Passage for review:
# # # # #

Vigil, march Sunday as questions remain on Huerta death

jwise@newsobserver.comJanuary 17, 2014 

  • Events this month

    • A prayer vigil to honor the life of Jesus Huerta will be held at 6:45 p.m. Sunday in the main sanctuary of Immaculate Conception Catholic Church, 810 W. Chapel Hill St., Durham. For information, call Marcia Owen, 919-358-1113.

    • The Religious Coalition for a Nonviolent Durham will hold a community luncheon roundtable with “an open discussion of peacemaking in Durham” from noon to 1 p.m. Thursday at Shepherds House United Methodist Church, 107 N. Driver St., Durham. Lunch will be provided. All are welcome. For information, call Marcia Owen, 919-358-1113.

    • Durham County Library will host “Violence in Durham: What Can We Do?” a two-part series for adults and adolescents, beginning at noon Saturday, Jan. 25, at the Main Library, 300 N. Roxboro St. The forum will focus on gun safety, gun violence and suicide prevention. The second program, at 3 p.m. Sunday, Jan. 26, features Simon Partner, author of “Bull City Survivor: Standing Up to a Hard Life in a Southern City,” which explores gun violence in Durham.

  • Huerta funeral fund

    El Centro Hispano has started a fund to help the Huerta family with funeral expenses. Tax-deductible donations, marked FOR HUERTA FAMILY, may be made in person or by mail at El Centro Hispano: 600 E. Main St., Durham, NC 27701, or through El Centro Hispano’s website:

— A prayer vigil to honor Jesus Huerta, the teenager who died in police custody Nov. 19, will be held Sunday at Immaculate Conception Catholic Church.

The vigil is sponsored by Huerta’s family, the church and community organizations.

A separate event has been announced by the organizers of two earlier Huerta protests that turned violent. A "Justice for Chuy" march against police behavior is scheduled to form at 5:30 p.m. Sunday and end at the church in time for the vigil.

An announcement of the march advised those coming, “Bring your anger, your solidarity, your fierceness and your passion.”

Gathering place for marchers was announced as the Immaculate Conception parking lot, but Father Bill McIntyre, one of the church's clergy, said he has asked the organizers to meet elsewhere and was told they would.

"Recently we became aware of another march to or from the vigil," McIntyre said in a formal statement. "The parish, (vigil) organizers and the Huerta family are not participating in this other event. No organizers asked for nor received permission to use church property to gather.

# # # # #

Stored entries:

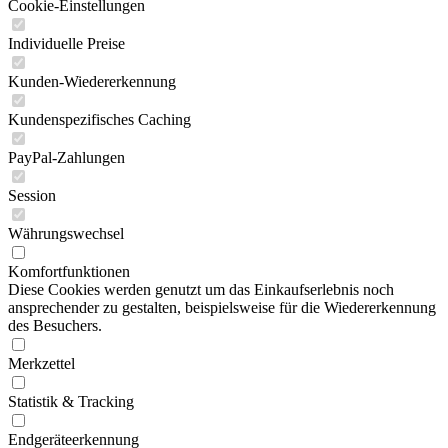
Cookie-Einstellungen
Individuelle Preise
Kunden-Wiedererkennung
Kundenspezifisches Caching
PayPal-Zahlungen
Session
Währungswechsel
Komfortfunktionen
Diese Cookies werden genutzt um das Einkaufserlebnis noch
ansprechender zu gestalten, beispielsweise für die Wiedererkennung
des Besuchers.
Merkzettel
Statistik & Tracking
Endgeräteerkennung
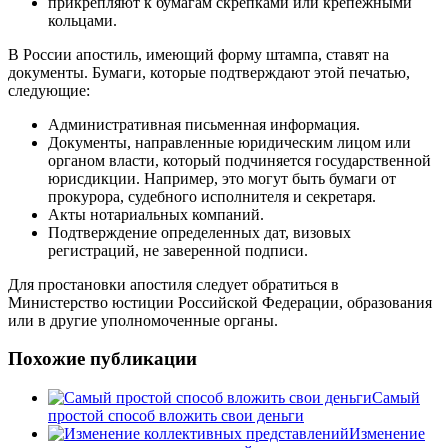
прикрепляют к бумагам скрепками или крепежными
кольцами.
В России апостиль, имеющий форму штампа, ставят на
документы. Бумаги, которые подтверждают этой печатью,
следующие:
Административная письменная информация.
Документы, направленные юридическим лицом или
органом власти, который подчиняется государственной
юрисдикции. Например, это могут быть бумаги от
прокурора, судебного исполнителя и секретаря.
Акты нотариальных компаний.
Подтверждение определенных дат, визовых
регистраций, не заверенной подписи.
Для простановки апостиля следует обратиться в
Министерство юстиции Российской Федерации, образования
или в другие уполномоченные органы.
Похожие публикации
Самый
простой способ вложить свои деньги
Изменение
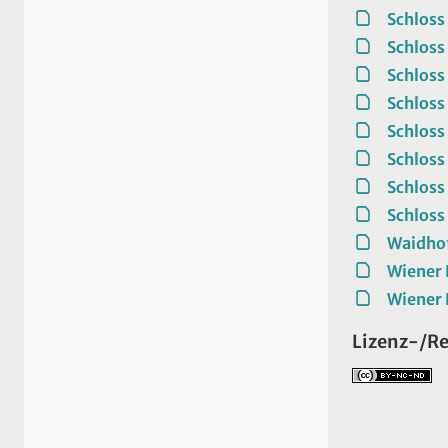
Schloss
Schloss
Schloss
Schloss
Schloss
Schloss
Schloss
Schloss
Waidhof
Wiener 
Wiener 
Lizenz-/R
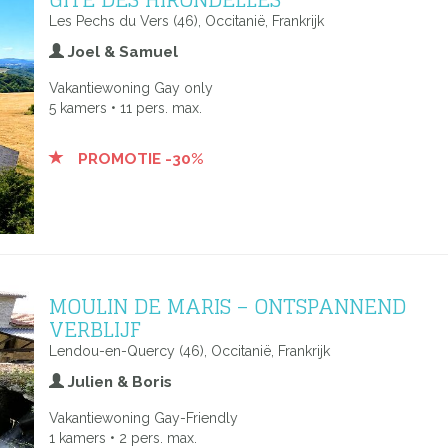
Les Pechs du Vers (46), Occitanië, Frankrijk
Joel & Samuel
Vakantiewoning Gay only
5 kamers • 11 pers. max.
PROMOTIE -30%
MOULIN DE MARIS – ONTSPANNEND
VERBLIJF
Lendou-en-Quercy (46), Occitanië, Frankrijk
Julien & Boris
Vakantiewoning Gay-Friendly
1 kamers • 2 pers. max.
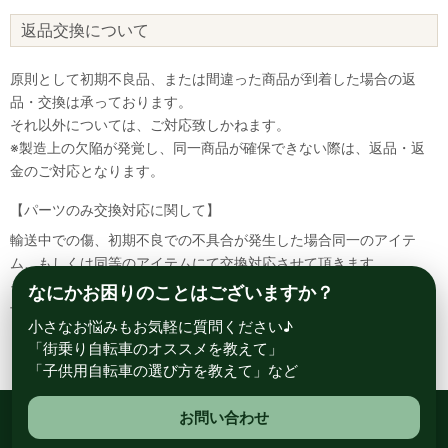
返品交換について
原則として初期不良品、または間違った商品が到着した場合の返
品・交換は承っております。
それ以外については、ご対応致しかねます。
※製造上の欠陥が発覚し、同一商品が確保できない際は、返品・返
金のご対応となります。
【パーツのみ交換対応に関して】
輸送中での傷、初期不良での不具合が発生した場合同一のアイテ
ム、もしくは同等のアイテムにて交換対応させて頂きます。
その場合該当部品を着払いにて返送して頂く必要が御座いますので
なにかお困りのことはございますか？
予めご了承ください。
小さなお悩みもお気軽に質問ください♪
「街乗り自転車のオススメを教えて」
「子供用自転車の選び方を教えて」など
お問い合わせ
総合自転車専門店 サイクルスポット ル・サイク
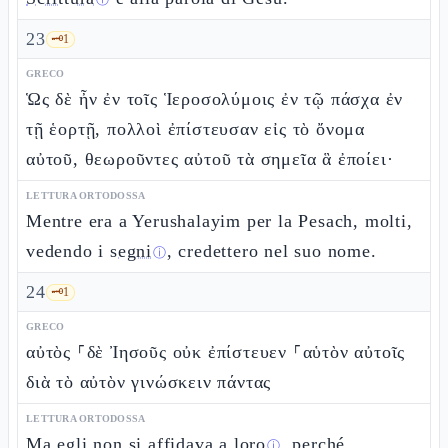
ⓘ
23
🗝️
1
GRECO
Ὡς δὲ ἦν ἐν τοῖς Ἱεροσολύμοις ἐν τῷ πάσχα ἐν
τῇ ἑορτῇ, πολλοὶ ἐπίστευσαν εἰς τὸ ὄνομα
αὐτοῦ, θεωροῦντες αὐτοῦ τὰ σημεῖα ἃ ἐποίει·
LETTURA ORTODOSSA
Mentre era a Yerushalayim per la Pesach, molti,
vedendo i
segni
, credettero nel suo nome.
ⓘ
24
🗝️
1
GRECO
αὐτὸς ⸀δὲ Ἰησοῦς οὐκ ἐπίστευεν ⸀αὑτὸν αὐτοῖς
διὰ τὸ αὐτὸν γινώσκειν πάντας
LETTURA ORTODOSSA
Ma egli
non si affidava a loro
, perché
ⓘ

# # # # #

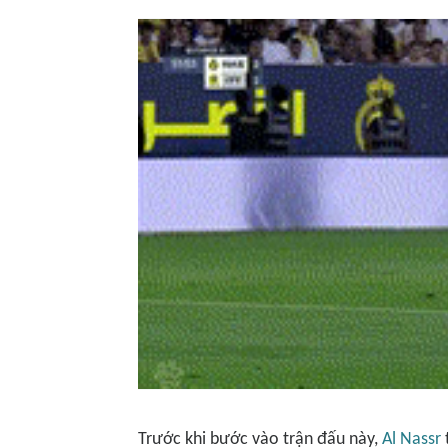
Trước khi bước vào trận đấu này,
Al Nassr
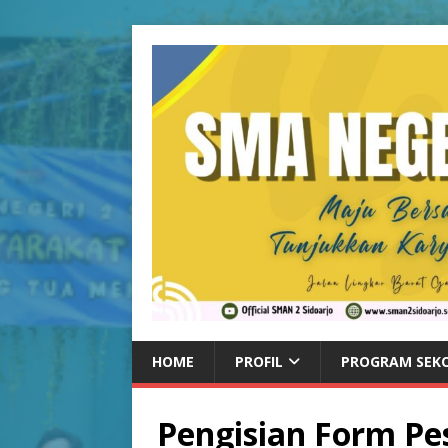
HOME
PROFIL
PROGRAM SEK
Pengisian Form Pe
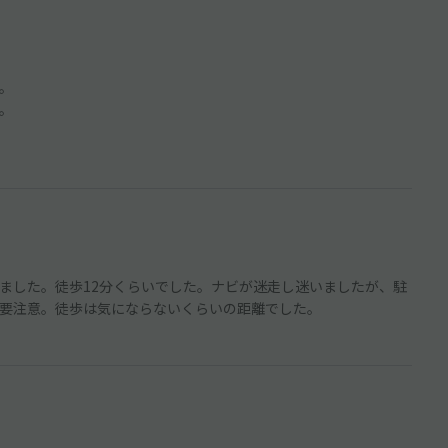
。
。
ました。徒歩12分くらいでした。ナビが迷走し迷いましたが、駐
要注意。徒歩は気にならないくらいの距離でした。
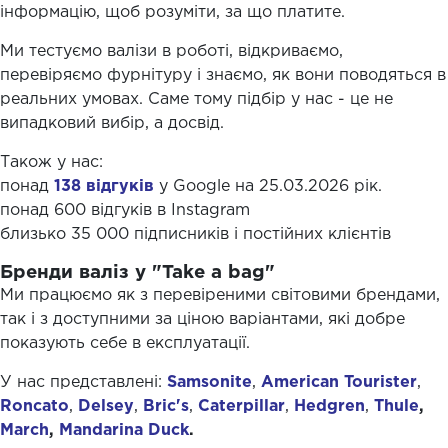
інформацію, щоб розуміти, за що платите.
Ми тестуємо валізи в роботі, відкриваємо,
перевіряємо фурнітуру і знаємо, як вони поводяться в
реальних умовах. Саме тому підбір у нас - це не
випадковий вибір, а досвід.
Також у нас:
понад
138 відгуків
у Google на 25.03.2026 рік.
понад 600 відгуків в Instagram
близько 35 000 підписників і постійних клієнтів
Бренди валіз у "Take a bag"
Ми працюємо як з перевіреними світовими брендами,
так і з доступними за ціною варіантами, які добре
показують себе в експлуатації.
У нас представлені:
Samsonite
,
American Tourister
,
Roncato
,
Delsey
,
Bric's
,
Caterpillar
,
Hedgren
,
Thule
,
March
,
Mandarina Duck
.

# # # # #

Task prompt:
Answer these questions about the article on the Huerta vigil:
1. At what time on Sunday will the prayer vigil begin?
2. Who is sponsoring the vigil?
3. Where was the gathering place for the "Justice for Chuy" marchers announced to be?

Solution to the problem:
1. 6:45 p.m.
2. Huerta's family, the church and community organizations
3. The Immaculate Conception parking lot